In 2007, Smart and Tae Veasy co-founded Monroe Inc., a nonprofit organization with the mission to improve the quality of life for culturally diverse, LGBT individuals and their respective families through racial and social justice, capacity building, advocacy, service navigation, programming, community engagement and mobilization.
Monroe, Inc. is located above BESTD Clinic on Brady Street, offering HIV/AIDS testing through BESTD and HIV/AIDS support services.
“LGBT homeless youth may be couch surfing without using a condom with the person they’re having sex with, so we do negotiation training, for example,” said Smart.
Co-founder Veasy is a transgender African-American female, diagnosed with HIV six years ago.
She struggled navigating the healthcare system, and feels many healthcare providers lack cultural competence.
“Many African-Americans don’t trust the healthcare system. Those living in poverty don’t prioritize healthcare if they lack shelter or employment, and some believe Magic Johnson cured himself of the disease,” she said. Smart also observes a similar stigma.
“African-Americans are more likely to have multiple generations living in one home, and some providers don’t understand why some don’t want their names on the pill bottles if they live with family,” he said.
“At Monroe, we once stuffed 30 bags with one pill each from the bottle.”
To educate African- Americans on AIDS and HIV, Monroe Inc. started the No More HIV campaign in 2014, partnering with AIDS Resource Center of Wisconsin, Diverse and Resilient and the Sixteenth Street Community Health Center.

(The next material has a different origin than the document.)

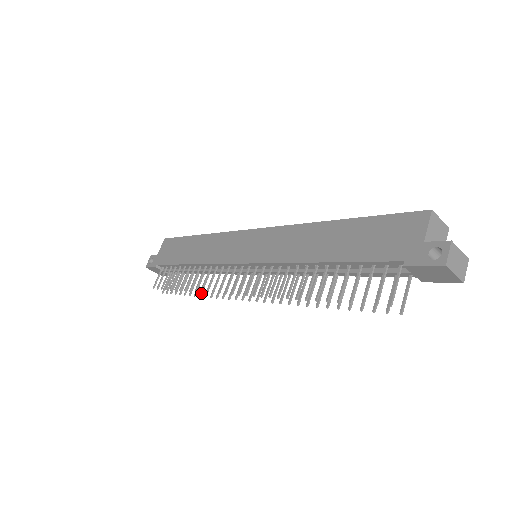
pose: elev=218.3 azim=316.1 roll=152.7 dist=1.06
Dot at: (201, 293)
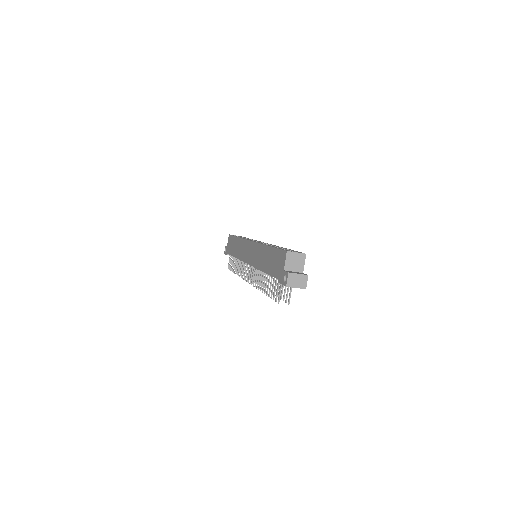
Dot at: occluded
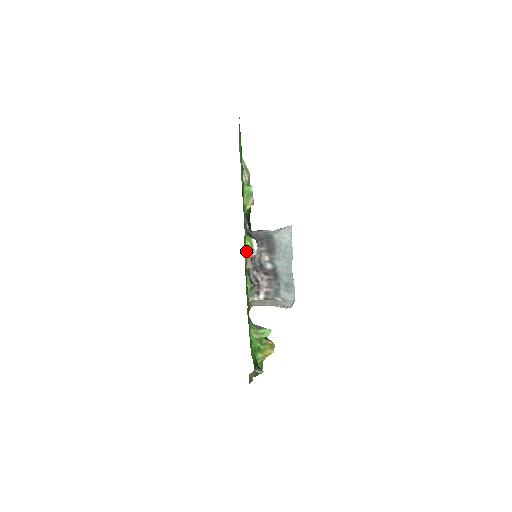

“African-American gay men and transgender folks are using social media to educate people on the disease and support people affected by it,” he said. Although he doesn’t have statistics, Smart said he observes a difference.
“Anecdotally, people are escaping the stigma by engaging in medical care, sharing their diagnosis with family and friends, and feeling less ashamed,” he said.
Smart also stressed the importance of getting tested, regardless of sexual orientation.
“Get tested at least once per year. Even heterosexuals can get HIV because not everyone knows their partner’s sexual history,” he said.